Çocukların büyümesi için alması gereken enerji ve besin
maddelerinin yetersiz olması durumunda gelişiminin yavaşlayacağına işaret eden
Özenoğlu, "Ergenlik döneminde, büyüme hızlanır ve besin ögeleri ihtiyacı
artar. Bu dönemde kemikler için maksimum yatırım yapılır. Yetersiz beslenme,
boyun kısalmasına ve zihinsel performansın azalmasına neden olabilir. Dikkat
eksikliği, konsantrasyon güçlüğü ve öğrenme zorlukları da görülebilir, bu da
akademik başarıyı olumsuz etkiler. Yetersiz beslenme ayrıca ruh halini,
motivasyonu ve sosyal ilişkileri de etkiler. Beslenme, sadece fizyolojik değil
aynı zamanda ruh halini, zihinsel fonksiyonları ve sosyal ilişkileri de
etkileyen temel bir ihtiyaçtır." değerlendirmesinde bulundu.

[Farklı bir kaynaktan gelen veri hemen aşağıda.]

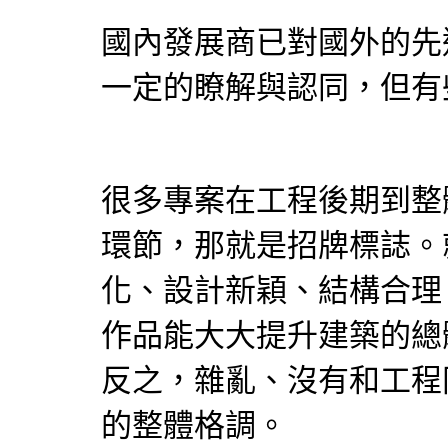
國內發展商已對國外的先
一定的瞭解與認同，但有
很多專案在工程後期到整
環節，那就是招牌標誌。
化、設計新穎、結構合理
作品能大大提升建築的總
反之，雜亂、沒有和工程
的整體格調。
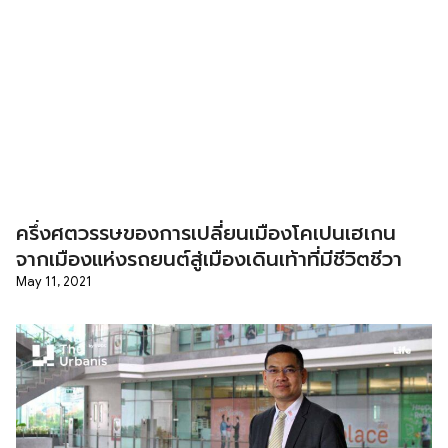
ครึ่งศตวรรษของการเปลี่ยนเมืองโคเปนเฮเกน
จากเมืองแห่งรถยนต์สู่เมืองเดินเท้าที่มีชีวิตชีวา
May 11, 2021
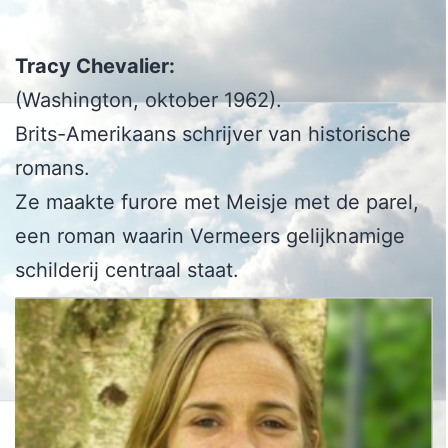
Tracy Chevalier:
(Washington, oktober 1962).
Brits-Amerikaans schrijver van historische
romans.
Ze maakte furore met Meisje met de parel,
een roman waarin Vermeers gelijknamige
schilderij centraal staat.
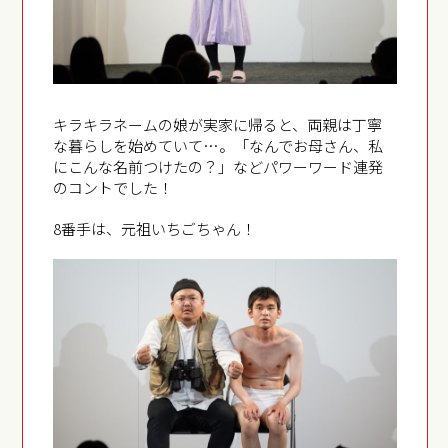
キラキラネームの娘が実家に帰ると、両親は丁寧
な暮らしを始めていて…。「なんでお母さん、私
にこんな名前つけたの？」などパワーワード連発
のコントでした！
8番手は、元祖いちごちゃん！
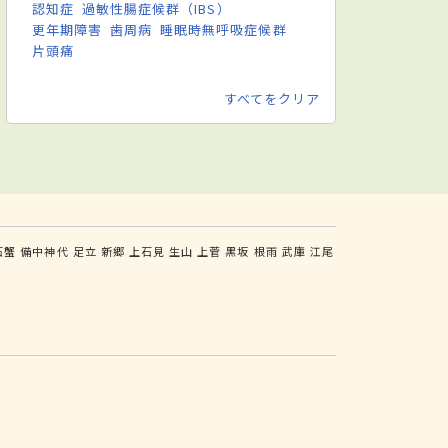
認知症
過敏性腸症候群（IBS）
更年期障害
歯周病
睡眠時無呼吸症候群
片頭痛
すべてをクリア
石蟹
備中神代
足立
新郷
上石見
生山
上菅
黒坂
根雨
武庫
江尾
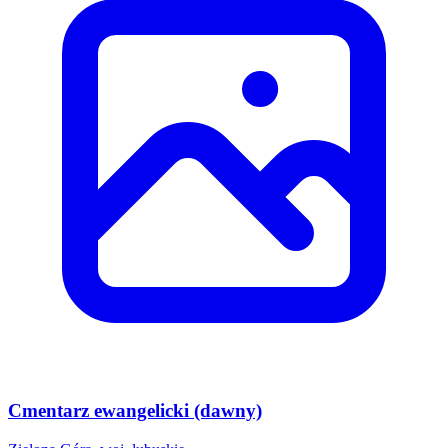
Cmentarz ewangelicki (dawny)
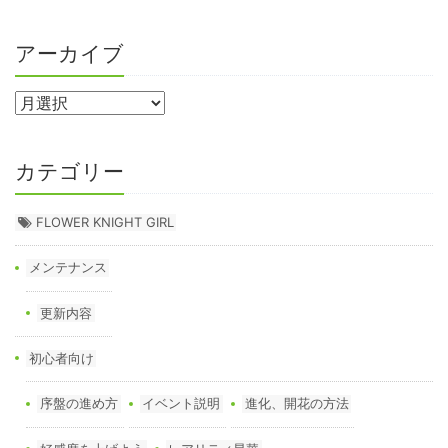
アーカイブ
カテゴリー
FLOWER KNIGHT GIRL
メンテナンス
更新内容
初心者向け
序盤の進め方
イベント説明
進化、開花の方法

"Çocuğun, ne yediğinin farkına varması
gerekiyor"
Çocuktaki iştahsızlıkla baş edemeyen ebeveynlerin mutlaka
bir uzmandan yardım alması gerektiğinin altını çizen Özenoğlu, şunları
kaydetti:
"Günümüzde sıkça karşılaşılan çocuğun telefon, tablet
veya televizyon eşliğinde yemek yeme alışkanlığı, tercih edilmemesi gereken bir
yöntemdir. Bu durumda çocuğun yemeğe odaklanması zorlaşır ve doyup doymadığını
anlamak güçleşir. Açlık ve tokluk merkezleri, ne zaman ve ne kadar yemek
yiyeceğimize karar vermekte önemli rol oynar. Ancak, bu alışkanlıkla beslenen
çocuklar bu sinyalleri doğru bir şekilde öğrenemezler. Ebeveynlerin çocuğu
yemeğini bitirmeye zorlaması da bu durumu daha da karmaşık hale getirir. Sonuç
olarak, çocuklar kendi açlık-tokluk sinyallerini doğru bir şekilde
algılayamazlar ve ileride yeme bozuklukları, obezite, diyabet ve
kardiyovasküler hastalıklar gibi sağlık sorunlarına yatkın hale gelirler.
Çocuğun yeme alışkanlığını ve davranışlarını sağlıklı hale getirmek için yemeğe
odaklanması ve yeme farkındalığı kazanması önemlidir."